Pani Henia spotkała się z ogromną życzliwością Polaków. Wszystko zaczęło się od Burgera Drwala. To z całą pewnością jedna z najpopularniejszych kanapek sieci McDonald's. Podczas rozmowy o tym właśnie popularnym fast foodzie emerytowana nauczycielka zdobyła się na szczerość. Okazuje się, że kosztująca średnio 25 zł kanapka to zbyt wiele dla pani Heni.
Łukasz Litewka to z całą pewnością jeden z tych polityków, którzy chcą udzielać się społecznie. Sosnowiczanin bierze udział w różnego rodzaju akcjach charytatywnych. Nic więc dziwnego, że przyłączył się do pomocy emerytowanej nauczycielce. O wszystkim dowiedzieliśmy się z facebookowego konta Litewki. Zamieścił on na swoim koncie obszerną relację. Na pomoc może liczyć nie tylko 83-latka, ale również jej syn.

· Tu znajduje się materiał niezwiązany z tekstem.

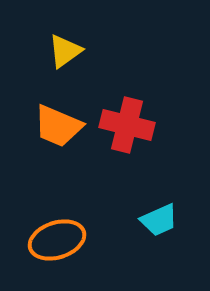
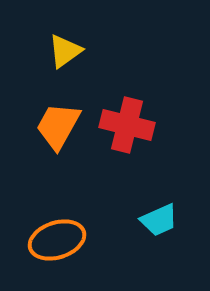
orange trapezoid: rotated 96 degrees clockwise
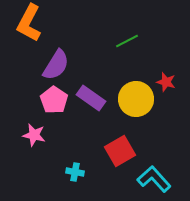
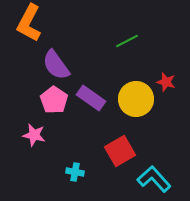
purple semicircle: rotated 112 degrees clockwise
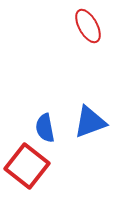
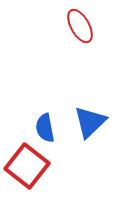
red ellipse: moved 8 px left
blue triangle: rotated 24 degrees counterclockwise
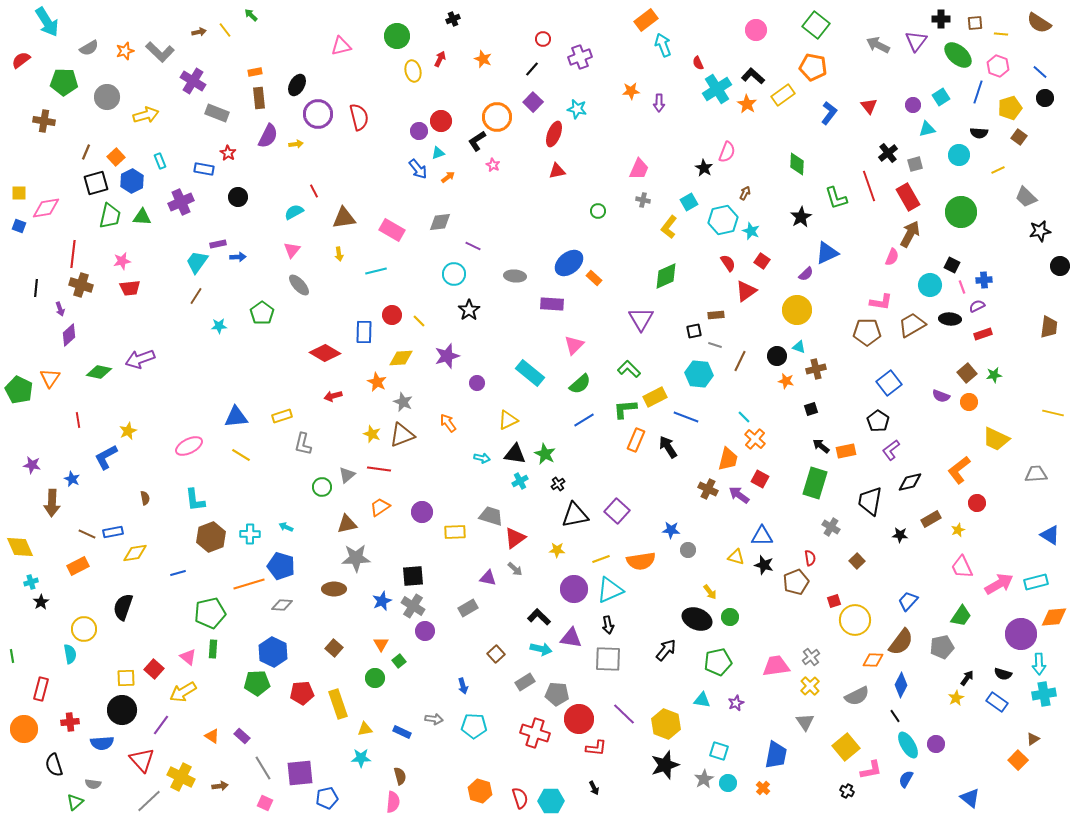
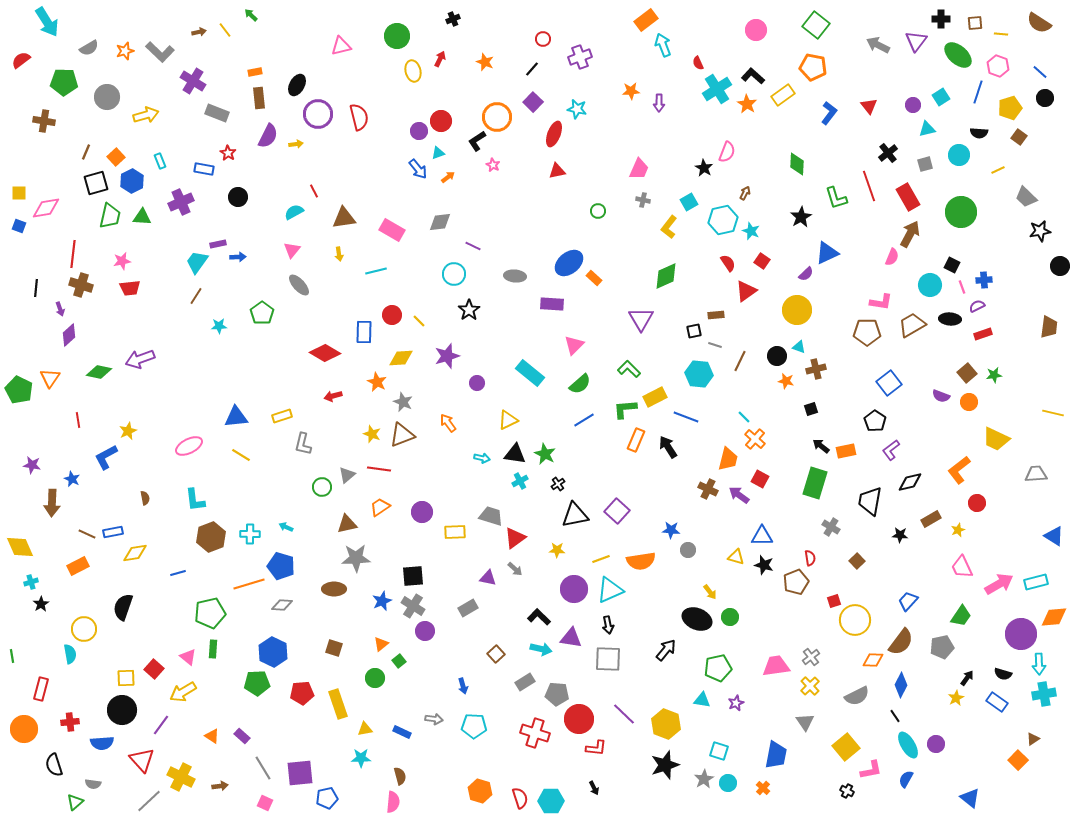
orange star at (483, 59): moved 2 px right, 3 px down
gray square at (915, 164): moved 10 px right
black pentagon at (878, 421): moved 3 px left
blue triangle at (1050, 535): moved 4 px right, 1 px down
black star at (41, 602): moved 2 px down
orange triangle at (381, 644): rotated 21 degrees clockwise
brown square at (334, 648): rotated 24 degrees counterclockwise
green pentagon at (718, 662): moved 6 px down
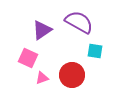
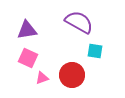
purple triangle: moved 15 px left; rotated 25 degrees clockwise
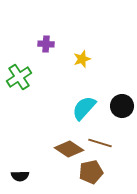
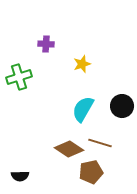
yellow star: moved 5 px down
green cross: rotated 15 degrees clockwise
cyan semicircle: moved 1 px left, 1 px down; rotated 12 degrees counterclockwise
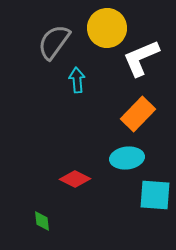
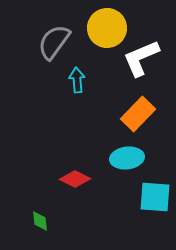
cyan square: moved 2 px down
green diamond: moved 2 px left
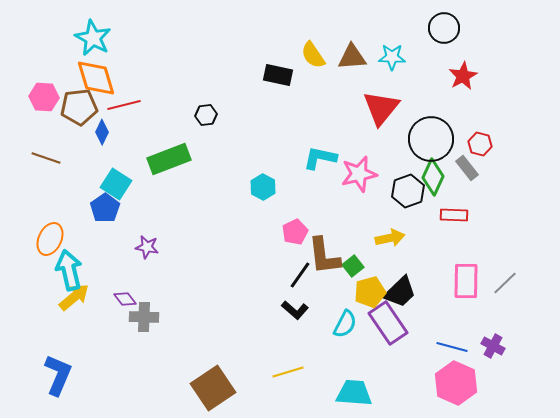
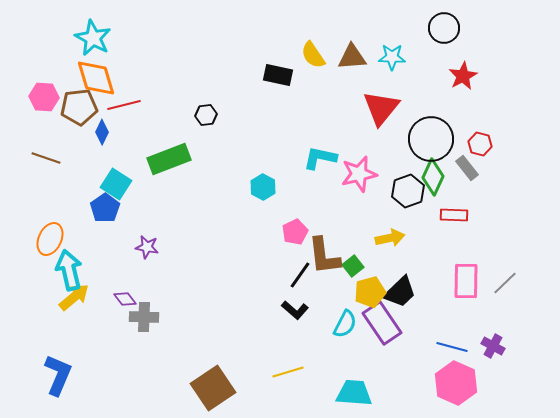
purple rectangle at (388, 323): moved 6 px left
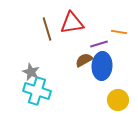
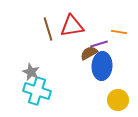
red triangle: moved 3 px down
brown line: moved 1 px right
brown semicircle: moved 5 px right, 7 px up
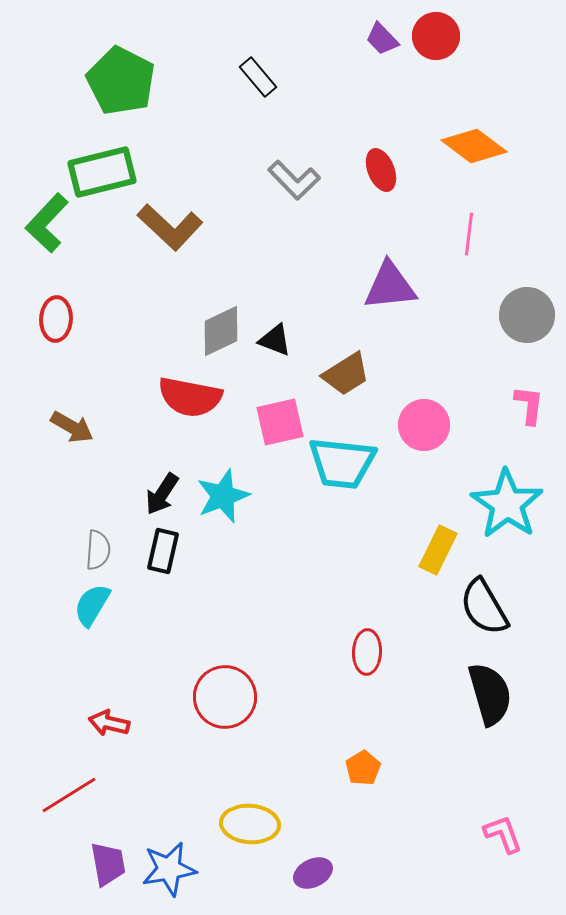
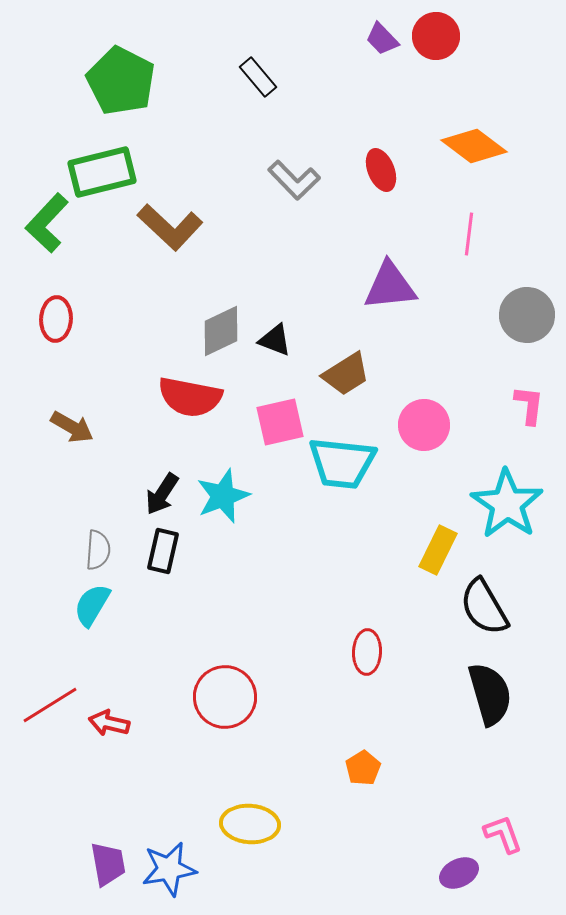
red line at (69, 795): moved 19 px left, 90 px up
purple ellipse at (313, 873): moved 146 px right
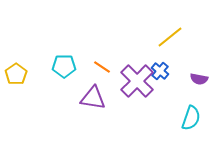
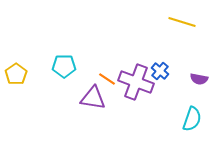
yellow line: moved 12 px right, 15 px up; rotated 56 degrees clockwise
orange line: moved 5 px right, 12 px down
purple cross: moved 1 px left, 1 px down; rotated 24 degrees counterclockwise
cyan semicircle: moved 1 px right, 1 px down
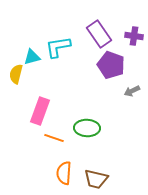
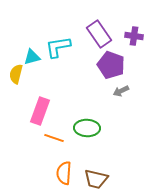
gray arrow: moved 11 px left
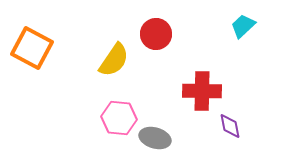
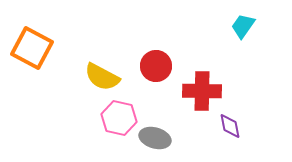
cyan trapezoid: rotated 12 degrees counterclockwise
red circle: moved 32 px down
yellow semicircle: moved 12 px left, 17 px down; rotated 84 degrees clockwise
pink hexagon: rotated 8 degrees clockwise
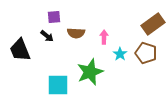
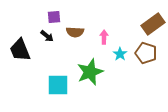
brown semicircle: moved 1 px left, 1 px up
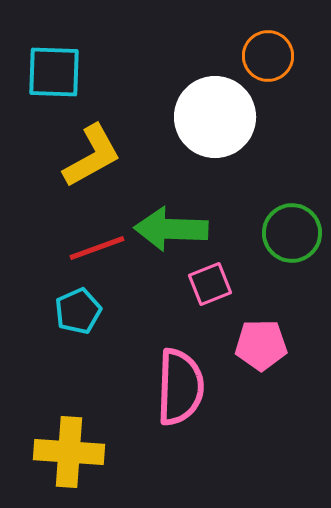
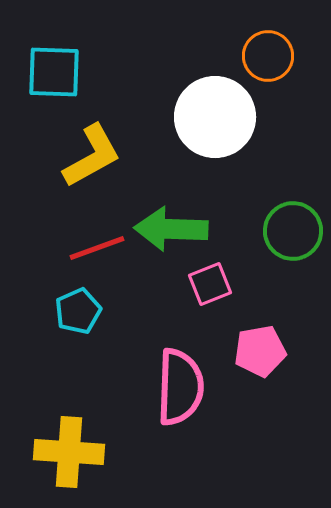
green circle: moved 1 px right, 2 px up
pink pentagon: moved 1 px left, 6 px down; rotated 9 degrees counterclockwise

Przekazaliśmy pieniądze z zrzutki dla pani Heni, w przyszłym tygodniu telefonicznie ustalimy także temat diety cateringowej dla syna, który jest poważnie chory. Jednak zrobiliśmy coś jeszcze, coś co podczas przekazania wywołało u nas wszystkich ogromne emocje. Pani Henia jest emerytowaną nauczycielką, przekazaliśmy jej plakat, który przygotowały dzieci z sosnowieckiej szkoły. Dla pani Heni: "Mądry jest nie ten, kto martwi się z powodu niedostatku, lecz ten, który się cieszy z tego co ma" - widnieje na środku, a podpisali się uczniowie - poinformował za pomocą swojego facebookowego konta Łukasz Litewka.